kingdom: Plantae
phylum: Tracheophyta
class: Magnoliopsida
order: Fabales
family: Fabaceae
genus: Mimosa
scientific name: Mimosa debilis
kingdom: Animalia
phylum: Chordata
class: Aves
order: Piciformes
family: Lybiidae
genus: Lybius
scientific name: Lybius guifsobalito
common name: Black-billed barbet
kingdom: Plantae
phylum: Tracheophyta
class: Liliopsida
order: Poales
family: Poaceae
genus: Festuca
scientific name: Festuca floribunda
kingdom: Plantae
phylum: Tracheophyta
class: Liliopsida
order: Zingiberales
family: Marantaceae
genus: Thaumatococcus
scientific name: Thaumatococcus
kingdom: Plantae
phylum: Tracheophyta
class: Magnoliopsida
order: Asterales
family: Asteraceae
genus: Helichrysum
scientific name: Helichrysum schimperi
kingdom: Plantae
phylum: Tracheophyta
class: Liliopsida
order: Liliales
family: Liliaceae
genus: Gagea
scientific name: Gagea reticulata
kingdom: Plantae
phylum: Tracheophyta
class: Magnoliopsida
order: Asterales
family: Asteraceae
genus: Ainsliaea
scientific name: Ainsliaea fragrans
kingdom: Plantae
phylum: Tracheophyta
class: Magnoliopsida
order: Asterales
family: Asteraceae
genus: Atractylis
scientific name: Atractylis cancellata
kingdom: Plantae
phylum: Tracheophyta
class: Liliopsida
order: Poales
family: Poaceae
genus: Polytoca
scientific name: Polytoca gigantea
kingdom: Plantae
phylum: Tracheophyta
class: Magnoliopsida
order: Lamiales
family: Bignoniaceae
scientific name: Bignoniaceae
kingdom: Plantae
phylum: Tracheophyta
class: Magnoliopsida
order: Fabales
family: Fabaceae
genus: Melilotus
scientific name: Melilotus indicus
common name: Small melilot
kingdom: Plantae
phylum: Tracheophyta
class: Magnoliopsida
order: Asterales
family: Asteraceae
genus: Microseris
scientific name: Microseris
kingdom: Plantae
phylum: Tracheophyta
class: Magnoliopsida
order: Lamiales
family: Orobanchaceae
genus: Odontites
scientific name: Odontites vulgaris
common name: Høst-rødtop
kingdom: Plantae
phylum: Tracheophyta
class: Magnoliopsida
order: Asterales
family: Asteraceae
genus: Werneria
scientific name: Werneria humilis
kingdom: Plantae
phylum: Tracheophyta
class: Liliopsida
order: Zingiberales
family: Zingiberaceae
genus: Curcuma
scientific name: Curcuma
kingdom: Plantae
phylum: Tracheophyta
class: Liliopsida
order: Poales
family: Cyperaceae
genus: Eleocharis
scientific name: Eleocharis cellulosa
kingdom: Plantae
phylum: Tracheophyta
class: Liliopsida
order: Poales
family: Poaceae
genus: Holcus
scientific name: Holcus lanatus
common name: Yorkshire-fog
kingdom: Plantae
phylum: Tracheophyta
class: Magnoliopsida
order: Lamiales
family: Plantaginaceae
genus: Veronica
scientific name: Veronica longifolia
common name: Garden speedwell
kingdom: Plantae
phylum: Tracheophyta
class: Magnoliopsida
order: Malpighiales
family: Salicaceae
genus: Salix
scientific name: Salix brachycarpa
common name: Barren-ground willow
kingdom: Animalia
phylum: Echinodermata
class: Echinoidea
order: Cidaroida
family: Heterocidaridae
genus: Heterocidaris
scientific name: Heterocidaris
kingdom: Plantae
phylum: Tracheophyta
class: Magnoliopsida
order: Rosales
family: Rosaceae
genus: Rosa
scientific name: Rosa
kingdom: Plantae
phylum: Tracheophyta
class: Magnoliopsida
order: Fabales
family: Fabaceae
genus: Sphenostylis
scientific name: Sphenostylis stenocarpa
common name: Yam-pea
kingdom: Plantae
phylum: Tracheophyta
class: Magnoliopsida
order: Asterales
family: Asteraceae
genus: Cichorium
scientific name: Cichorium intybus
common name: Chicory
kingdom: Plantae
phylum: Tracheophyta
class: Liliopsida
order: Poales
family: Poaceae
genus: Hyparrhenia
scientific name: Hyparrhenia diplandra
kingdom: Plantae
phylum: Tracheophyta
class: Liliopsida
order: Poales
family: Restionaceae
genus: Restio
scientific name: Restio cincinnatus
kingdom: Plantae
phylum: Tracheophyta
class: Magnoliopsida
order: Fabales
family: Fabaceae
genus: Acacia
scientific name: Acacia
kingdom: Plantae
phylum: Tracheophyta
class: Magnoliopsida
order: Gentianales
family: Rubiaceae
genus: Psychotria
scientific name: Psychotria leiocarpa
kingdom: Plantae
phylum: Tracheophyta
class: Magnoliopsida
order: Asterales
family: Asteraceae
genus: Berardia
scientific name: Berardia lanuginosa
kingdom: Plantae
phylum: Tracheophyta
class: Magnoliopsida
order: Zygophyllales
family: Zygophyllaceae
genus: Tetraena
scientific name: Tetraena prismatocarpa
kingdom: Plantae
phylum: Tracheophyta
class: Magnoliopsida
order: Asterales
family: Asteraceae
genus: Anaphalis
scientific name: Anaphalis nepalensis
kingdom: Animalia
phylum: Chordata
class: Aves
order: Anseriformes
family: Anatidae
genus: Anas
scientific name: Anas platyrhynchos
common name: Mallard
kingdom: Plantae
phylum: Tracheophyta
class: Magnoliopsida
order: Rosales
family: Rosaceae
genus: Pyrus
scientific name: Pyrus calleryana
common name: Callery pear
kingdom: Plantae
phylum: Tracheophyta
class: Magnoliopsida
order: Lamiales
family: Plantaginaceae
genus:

_Instructions to follow_
Write out everything from the start of the data down to the line containing "common name: Black-billed barbet", with both ends included. Copy each line without any change.

_Exercise output_
kingdom: Plantae
phylum: Tracheophyta
class: Magnoliopsida
order: Fabales
family: Fabaceae
genus: Mimosa
scientific name: Mimosa debilis
kingdom: Animalia
phylum: Chordata
class: Aves
order: Piciformes
family: Lybiidae
genus: Lybius
scientific name: Lybius guifsobalito
common name: Black-billed barbet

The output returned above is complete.